- _Dataset entries_:
= Beginning of Section =

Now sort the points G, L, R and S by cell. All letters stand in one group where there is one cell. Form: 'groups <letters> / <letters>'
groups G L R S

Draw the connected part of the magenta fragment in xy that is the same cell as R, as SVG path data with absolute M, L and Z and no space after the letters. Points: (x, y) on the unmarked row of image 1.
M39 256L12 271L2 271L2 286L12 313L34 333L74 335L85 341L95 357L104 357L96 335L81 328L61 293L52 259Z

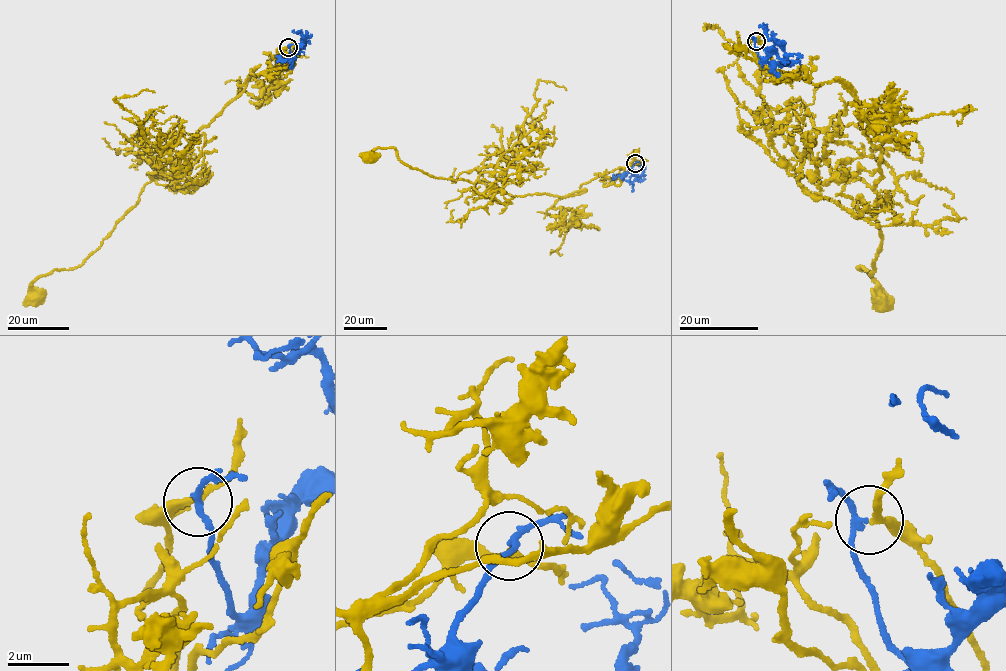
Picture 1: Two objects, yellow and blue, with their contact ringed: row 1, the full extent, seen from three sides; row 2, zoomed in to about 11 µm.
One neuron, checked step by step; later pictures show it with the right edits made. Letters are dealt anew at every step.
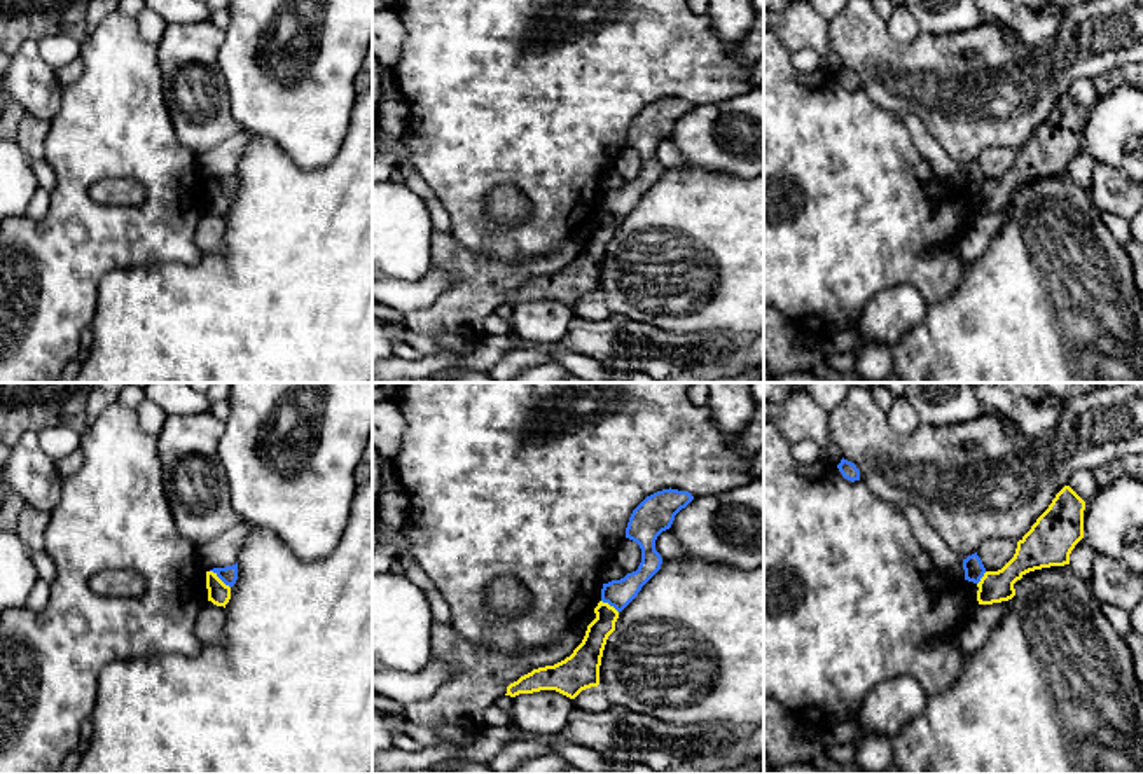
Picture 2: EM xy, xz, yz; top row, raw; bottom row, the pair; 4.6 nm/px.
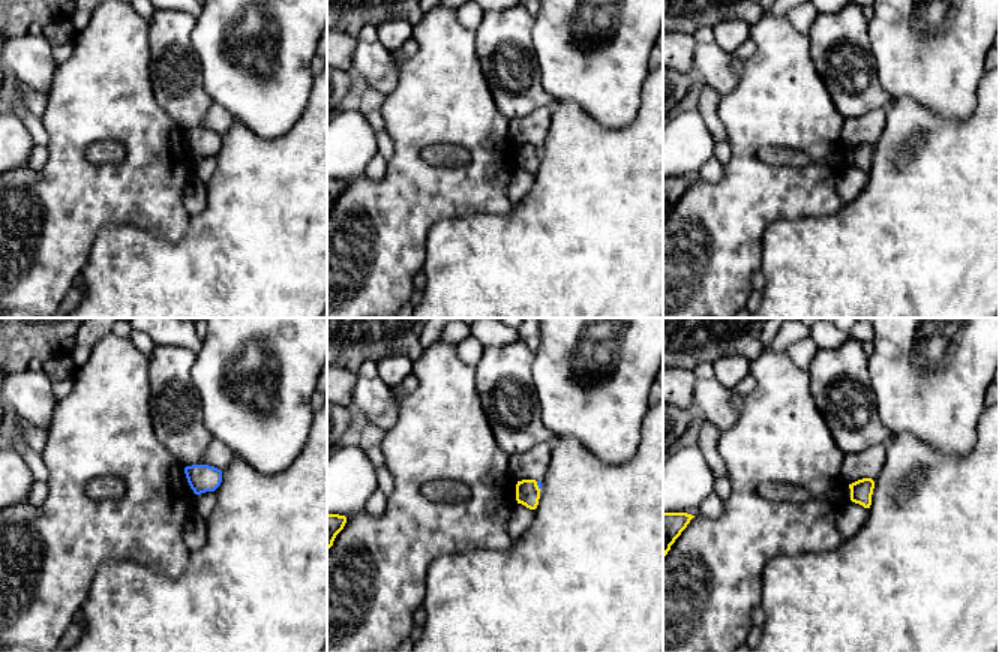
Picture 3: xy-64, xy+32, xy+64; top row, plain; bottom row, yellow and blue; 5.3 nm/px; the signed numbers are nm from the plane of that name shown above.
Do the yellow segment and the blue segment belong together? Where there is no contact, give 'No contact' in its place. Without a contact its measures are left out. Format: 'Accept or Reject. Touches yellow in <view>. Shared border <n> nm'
Reject. Touches yellow in xy. Shared border 130 nm

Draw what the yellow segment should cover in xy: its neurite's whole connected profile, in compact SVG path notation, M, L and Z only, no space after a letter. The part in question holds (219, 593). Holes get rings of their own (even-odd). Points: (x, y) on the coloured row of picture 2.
M206 571L206 589L208 589L208 601L211 601L217 606L224 606L231 599L231 587L225 585L217 573Z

= End of Section =

Copy out exactly the lines that run from the one holding "Do the yellow" through the end of the data above.

Do the yellow segment and the blue segment belong together? Where there is no contact, give 'No contact' in its place. Without a contact its measures are left out. Format: 'Accept or Reject. Touches yellow in <view>. Shared border <n> nm'
Reject. Touches yellow in xy. Shared border 130 nm

Draw what the yellow segment should cover in xy: its neurite's whole connected profile, in compact SVG path notation, M, L and Z only, no space after a letter. The part in question holds (219, 593). Holes get rings of their own (even-odd). Points: (x, y) on the coloured row of picture 2.
M206 571L206 589L208 589L208 601L211 601L217 606L224 606L231 599L231 587L225 585L217 573Z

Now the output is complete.